Provided text >>
## START

Phil and I sit with Nick and Paul, from Amnesty. Interesting conversation. Nick expresses some concern about a report on Bosnia-Hercegovina written by Human Rights Watch (an organization with which I’m involved). He asks to be put in touch with a responsible person in that office. I offer to try to arrange it. The concerns are primarily based upon some legal niceties in the area of human rights law with which I’m not at all well versed, but maybe I can be helpful in getting some clarity between the two groups.
Someone, either Nick or Paul, also suggests, I think, that there is a possibility that Hill and Knowlton, a U.S.-based public relations firm, might be “pimping for Bosnia.” The suggestion implies that there is a professional PR campaign being waged to move the US government, through the manipulation of public opinion, to the support of, presumably, Bosnian Muslims. This is something I’d like to know more about because Hill and Knowlton were real villains, in my view, in manipulating the US on behalf of the Kuwaitis up to, into and through the Persian Gulf War. The “baby/incubator” scam was their doing and it gave Bush all the emotional ammunition he could have wanted. A truly lousy act.
1:20 PM - On the road again. Down the mountain.
1:38 PM - As we come down the hill into a town, we see the first sign of Muslim culture: a minaret (the narrow tower common in the Muslim world from which the faithful are called to prayer at certain times of the day) rises toward the sky. We’re now in Bosnian Muslim territory and the kids on the roadside are thrilled to see us. Happy smiles and waves from all. Kids running out to meet us, waving, calling out. It’s very touching, bringing to mind the reception received by the liberating forces in WWII.
We’re in a valley farming community. Rustic. The road is pretty rustic, as well. Potholes, bumps. Bear says, “Not the best road.” We round a corner and it’s even worse. Dirt.
1:48 PM - We stop. There’s a problem with the road ahead. It’s being worked on. (Oh, Rosa, I just found out Bear’s last name is Nielsen.) We have another chance to stretch. The river flows along the left side here, and has undercut the road. The mountain face goes almost straight up on our right, so they’ve got to dig it out on one side, shore it up on the other.
2:01 PM - We’re moving again. Now it’s a narrow, single lane, very bumpy dirt road. Now it’s mud. (God, when the snows come, not to mention the snow melt, this will be impassable. And it’s the main highway.) Bear says the road will be this way for the next 12 kilometers.
Bear is doing a hell of a job!
2:48 PM - Finally back on pavement. I feel as though I’ve been through the wash and rinse cycles. Bear’s my hero. Slush, mud, hairpin turns, washboard surface, potholes a yard wide and a foot deep and no casualties. Amazing!
A car goes past us, swerving to miss the potholes and still get by the trucks. Bear says, “These people are crazy drivers.”
Down the highway we enter another beautiful valley, another wonderful village. The fields here are blanketed with snow. This place, on a hillside, is great. Looks like a village in the Italian countryside, but then there’s the minaret making its unique statement.
Sheep, a horse-drawn cart, more kids running to the roadside, waving. Bear says, “People (drivers) who come here for the money should go home.” Now hundreds of kids are lined up waving. It’s really extremely moving. Bear, smiling, “They say hello to us and smile when we come. It’s nice.”

## END

Material supplied >>
## START

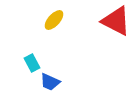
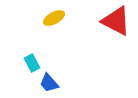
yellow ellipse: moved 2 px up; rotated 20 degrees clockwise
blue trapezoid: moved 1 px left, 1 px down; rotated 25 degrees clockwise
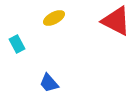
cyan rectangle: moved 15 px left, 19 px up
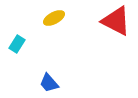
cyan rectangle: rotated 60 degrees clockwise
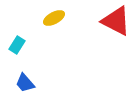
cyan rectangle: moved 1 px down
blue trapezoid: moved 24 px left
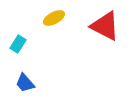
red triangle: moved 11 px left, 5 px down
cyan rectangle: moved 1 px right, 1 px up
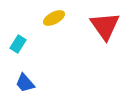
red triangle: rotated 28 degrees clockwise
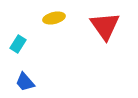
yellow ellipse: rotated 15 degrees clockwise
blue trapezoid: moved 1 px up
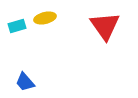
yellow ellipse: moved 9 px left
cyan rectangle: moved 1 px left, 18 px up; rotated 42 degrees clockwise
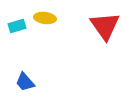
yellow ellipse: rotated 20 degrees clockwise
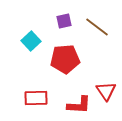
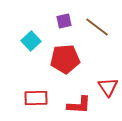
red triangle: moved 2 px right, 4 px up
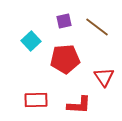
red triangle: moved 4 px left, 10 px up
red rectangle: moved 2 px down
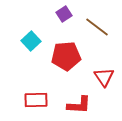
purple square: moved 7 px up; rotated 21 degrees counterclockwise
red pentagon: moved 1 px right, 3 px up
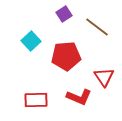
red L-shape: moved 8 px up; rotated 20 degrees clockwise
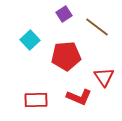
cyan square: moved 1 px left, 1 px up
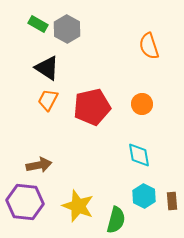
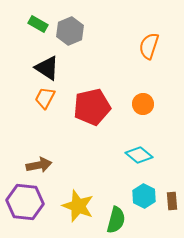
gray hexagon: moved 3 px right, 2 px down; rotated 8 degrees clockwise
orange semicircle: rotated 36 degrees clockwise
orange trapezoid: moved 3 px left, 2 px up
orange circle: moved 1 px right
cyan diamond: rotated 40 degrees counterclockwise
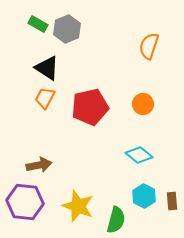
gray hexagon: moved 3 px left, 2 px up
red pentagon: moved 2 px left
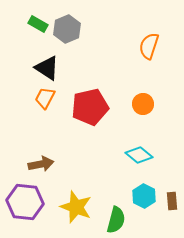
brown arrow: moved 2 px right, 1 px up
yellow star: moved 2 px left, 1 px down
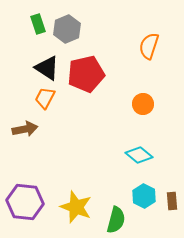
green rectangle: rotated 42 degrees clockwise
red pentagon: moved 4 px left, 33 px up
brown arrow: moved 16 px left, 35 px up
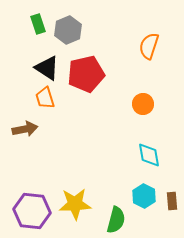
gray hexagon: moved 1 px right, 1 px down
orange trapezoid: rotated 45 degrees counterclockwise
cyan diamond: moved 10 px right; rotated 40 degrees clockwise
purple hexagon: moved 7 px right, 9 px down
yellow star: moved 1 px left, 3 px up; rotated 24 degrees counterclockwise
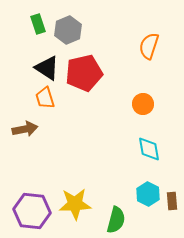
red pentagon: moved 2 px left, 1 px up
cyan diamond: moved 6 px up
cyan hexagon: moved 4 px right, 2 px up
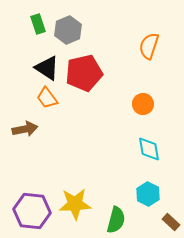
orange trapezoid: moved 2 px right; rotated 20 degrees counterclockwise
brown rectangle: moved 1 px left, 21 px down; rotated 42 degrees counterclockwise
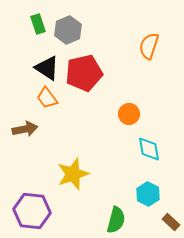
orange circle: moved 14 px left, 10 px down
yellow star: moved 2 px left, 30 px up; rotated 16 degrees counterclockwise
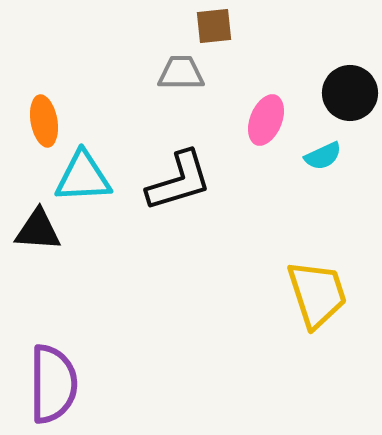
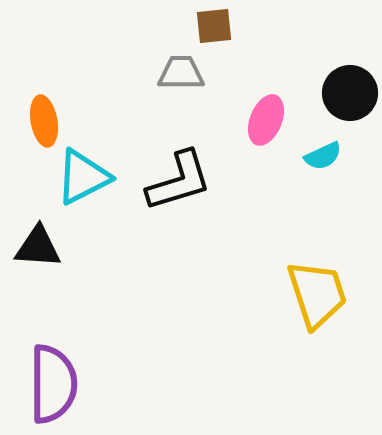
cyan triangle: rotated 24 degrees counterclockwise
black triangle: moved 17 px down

## END

Given exercise A >>
Do these statements agree with the Bosnia diary? (i) Bear says the road will stay this way for the next 12 kilometers. (ii) Where the road is being worked on, the river runs along its right side. (iii) In the later valley village, the fields are covered with snow. For each, answer yes or no and quote the deciding words of the diary.
Given exercise B >>
What is Bear's last name in the Bosnia diary?
Given exercise C >>
Write what comes next in the Bosnia diary, starting after its final sentence.
The items have nothing to do with the Bosnia diary.

Task answer A >>
(i) Yes: "Bear says the road will be this way for the next 12 kilometers."
(ii) No: "The river flows along the left side here, and has undercut the road."
(iii) Yes: "The fields here are blanketed with snow."

Task answer B >>
Nielsen.

Task answer C >>
3:27 PM - Many soldiers ahead at a main intersection. Bear says we’re nearly there. He points out local trucks going in the other direction loaded with food and supplies from the UNHCR warehouse, taking it to people in outlying areas. We’re inching forward now, toward the intersection. It’s actually a “T,” where a soldier is directing traffic one way or the other. Our trucks are turning right. Almost at the corner, just as we’re coming to a stop from one of our short creeps forward, there is a decided “thump” from the back of the truck. Bear and I look at each other, then back at our load. Nothing seems disturbed, nothing moved. What could have fallen? Shortly, after another sound just like it, it becomes clear that what we’re hearing is the sound of artillery rounds being fired at or landing in Travnik, the town just off to our left. Oh. Our turn comes and we pull up to and around the corner. To the right, thank you very much.
3:34 PM - Having turned off the main highway and into a lane, we stop just short of the gate to the warehouse yard. Bear turns off the engine and the mortar and/or artillery fire is much more evident. It's amazingly close. It seems as though you can almost the feel the concussion. The idea of being the target of such a powerful force suddenly becomes very real and very intimidating. Dismounting, we all gather at the gate to the UNHCR warehouse yard. Evidently there is a logjam. A recently arrived shipment will have to be cleared before our trucks can unload, so everything is on hold for a while.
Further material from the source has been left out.